Avoiding Market Traps
Traditional technical analysis has we know it has been suffering over the past decade. In leu of legions of human participants who over the past century have attempted to predict future pice action via a geometric perspective based on price inflection points (i.e. ranges, break-outs, trends, reversals, candle patterns, retracements, etc.) markets are now effectively dominated by institutional quant trading farms. What does that mean for any remaining participants with a pulse?
It basically boils down to two options: A) Become a quant trader or B) start using fuzzy logic. Meaning, think more like a human! Instinct paired with experience continues to allow a small cadre of human traders to produce a consistent edge year after year. However let me clear that this does not give one license to trade just on a whim.
The proper approach is still strictly systemic and thus based on carefully honed trading rules, but it’s become equally important to know when NOT to take an entry that is simply looking a bit too perfect.
ZB is a wonderful example of just that. I mentioned this beautiful advance to my subscribers on Tuesday, and if you will forgive me for quoting myself:
“The short term panel on the 30-year bond futures are starting to paint a nice orderly LV advance (low vol given that the swings are on the hourly panel – so in reference to the daily) and I’m waiting for the next shoe to drop which hopefully gets us near that NLSL near 160.”
On Tuesday evening it looked like I had been horribly wrong (it happens) but on Wednesday the ZB took a quick turn to the downside. It hasn’t dropped to 160 just yet but the current pullback still looks too immature to enter into any long positions.
The take away from all this: Over the past decade this market has slowly evolved into one giant algorithmic trap geared toward drawing hapless participants into losing trades. If that describes you then you are not alone. The hedge fund industry continues to face record redemptions with momentum long/short equity funds among the biggest losers.
The silver lining of all this is that thinking like a human poker player may allow you to recognize a chart that just looks too good to be true. And this is not just academic:
Over the past few years I have increasingly narrowed down my entry requirements to the point where I only take break-out entries when everything else is pointing in my direction. In addition I shy away from setups that look a bit too polished – which I hate to admit brings a measure of discretion into the game. Where to exactly draw the line I’m still trying to figure out.
On the other having the odds in my favor means for example correlations on several time frames and perhaps vertical correlations as well, e.g. the Dollar threatening to break out before taking a short in the AUD or EUR.
Of course despite best efforts you often are forced to take a hit.
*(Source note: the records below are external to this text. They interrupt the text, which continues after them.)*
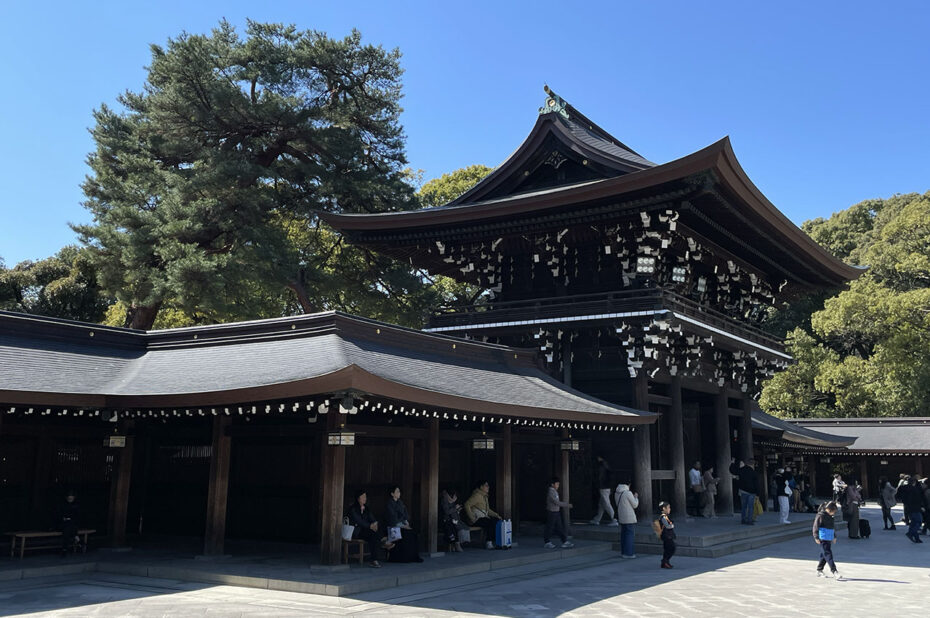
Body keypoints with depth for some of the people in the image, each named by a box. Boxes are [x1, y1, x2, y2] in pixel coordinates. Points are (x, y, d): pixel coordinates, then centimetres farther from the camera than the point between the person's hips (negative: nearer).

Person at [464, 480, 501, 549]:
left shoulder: (485, 496, 16)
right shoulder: (477, 495, -14)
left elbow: (487, 510, 25)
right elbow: (467, 505, -23)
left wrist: (496, 515, 10)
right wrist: (472, 518, -26)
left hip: (483, 517, 9)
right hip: (476, 519, -9)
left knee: (497, 520, -9)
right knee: (492, 523, -27)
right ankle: (488, 542, -15)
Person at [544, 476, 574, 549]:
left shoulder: (555, 492, 11)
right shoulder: (550, 492, -19)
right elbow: (556, 502, -22)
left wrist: (566, 504, 11)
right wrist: (567, 505, -17)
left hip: (556, 512, 9)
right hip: (551, 512, -9)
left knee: (559, 528, 9)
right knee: (550, 528, 2)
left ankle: (565, 542, 10)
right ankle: (546, 542, 13)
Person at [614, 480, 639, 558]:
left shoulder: (616, 493, 5)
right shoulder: (628, 493, -17)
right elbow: (635, 505, -9)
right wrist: (636, 497, 9)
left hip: (621, 517, 7)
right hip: (629, 517, -7)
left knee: (623, 534, 14)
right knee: (629, 534, -1)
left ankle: (623, 552, 19)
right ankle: (628, 553, -1)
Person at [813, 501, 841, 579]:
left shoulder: (832, 515, 11)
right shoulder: (821, 515, -14)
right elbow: (816, 526, -13)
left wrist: (834, 537, 27)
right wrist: (816, 537, -15)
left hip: (829, 538, 8)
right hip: (823, 538, -8)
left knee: (824, 555, 12)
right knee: (828, 554, -12)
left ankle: (819, 571, 21)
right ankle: (834, 571, -15)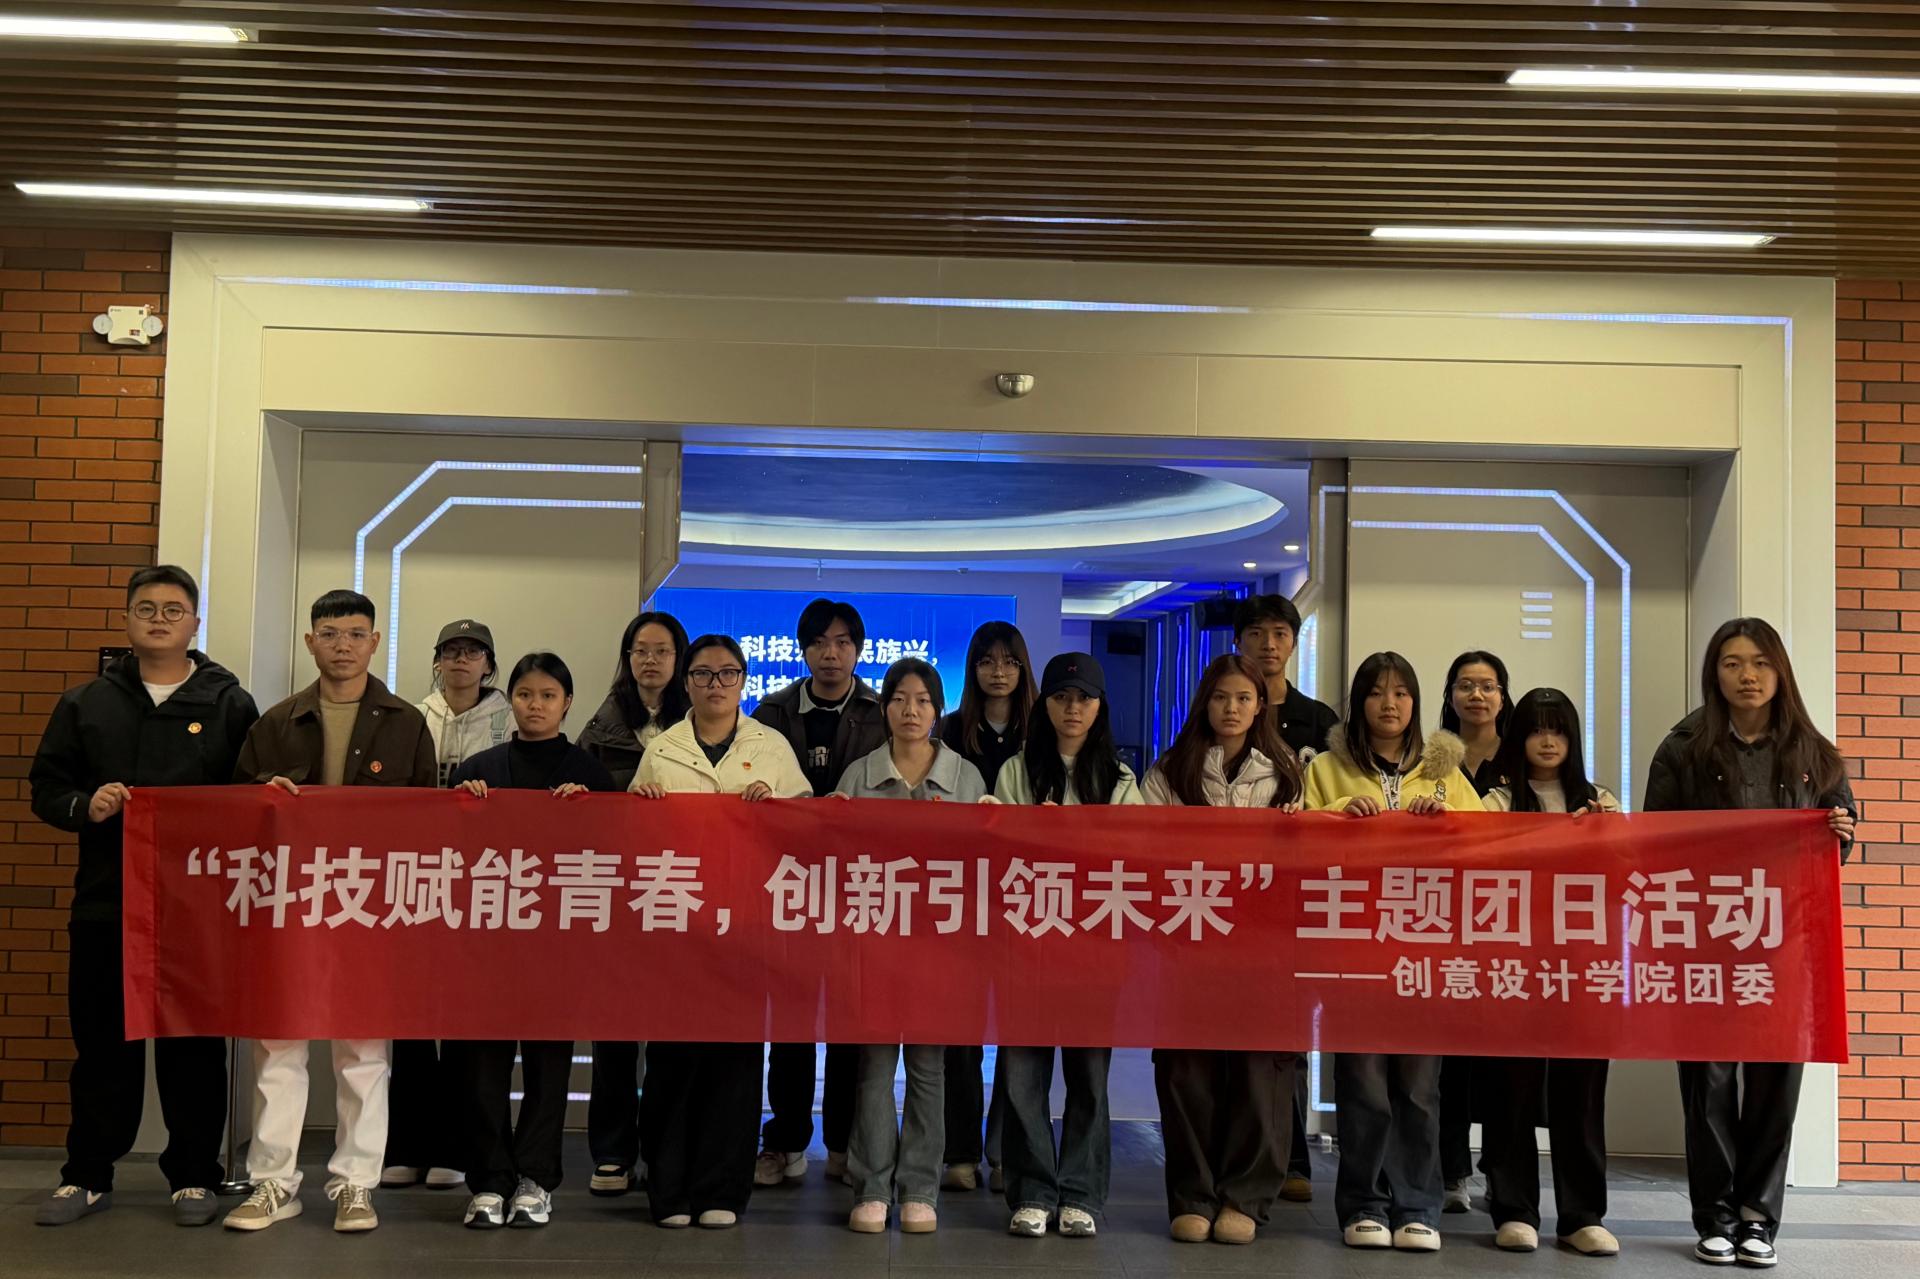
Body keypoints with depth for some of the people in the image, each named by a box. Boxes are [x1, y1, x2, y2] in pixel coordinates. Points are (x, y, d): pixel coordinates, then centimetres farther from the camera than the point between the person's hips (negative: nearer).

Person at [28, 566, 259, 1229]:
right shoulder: (86, 703, 11)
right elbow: (46, 787, 10)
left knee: (194, 1045, 4)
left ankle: (194, 1175, 15)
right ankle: (87, 1175, 20)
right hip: (104, 902, 2)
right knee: (102, 1042, 8)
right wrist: (86, 805, -10)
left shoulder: (230, 703, 5)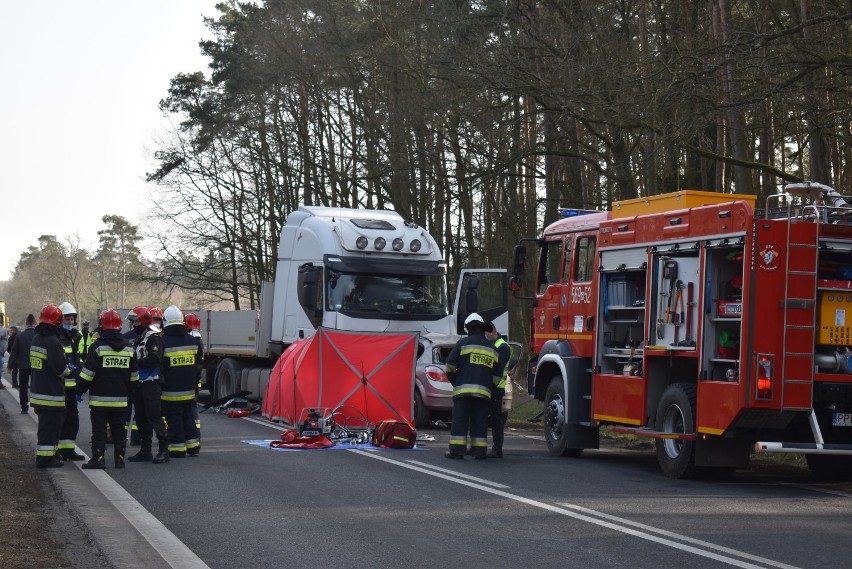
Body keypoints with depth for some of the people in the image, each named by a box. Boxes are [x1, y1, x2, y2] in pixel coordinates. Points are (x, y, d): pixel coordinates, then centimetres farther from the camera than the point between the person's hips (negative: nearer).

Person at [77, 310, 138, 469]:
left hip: (100, 399, -4)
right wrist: (131, 392, 22)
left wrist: (80, 390, -1)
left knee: (99, 431, 1)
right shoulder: (128, 348, 5)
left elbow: (87, 374, -11)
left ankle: (98, 458, 1)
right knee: (119, 430, 11)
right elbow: (134, 376, 12)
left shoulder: (98, 347, -10)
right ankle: (119, 458, 12)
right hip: (120, 400, 4)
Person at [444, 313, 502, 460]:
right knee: (479, 421, 6)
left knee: (460, 420, -2)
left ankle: (457, 450, -6)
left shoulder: (463, 343, 1)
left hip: (463, 389, -3)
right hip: (483, 391, 3)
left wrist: (454, 381, 13)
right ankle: (479, 451, 3)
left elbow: (450, 366, -1)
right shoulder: (492, 348, 15)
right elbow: (497, 375, 13)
After a long wait gold looked like it was finally ready to start burning the shorts but then ended up stopping me out at break/even this morning. Nobody – even the mighty market mole – gets a pass 😉
Speaking of King Dollar and a possible break out. It’s actually looking we may just get that very scenario which has me pleased as punch. I am still dreaming of seeing the EUR at par one happy day but Christmas is approaching rapidly now and I may have to wait yet another year.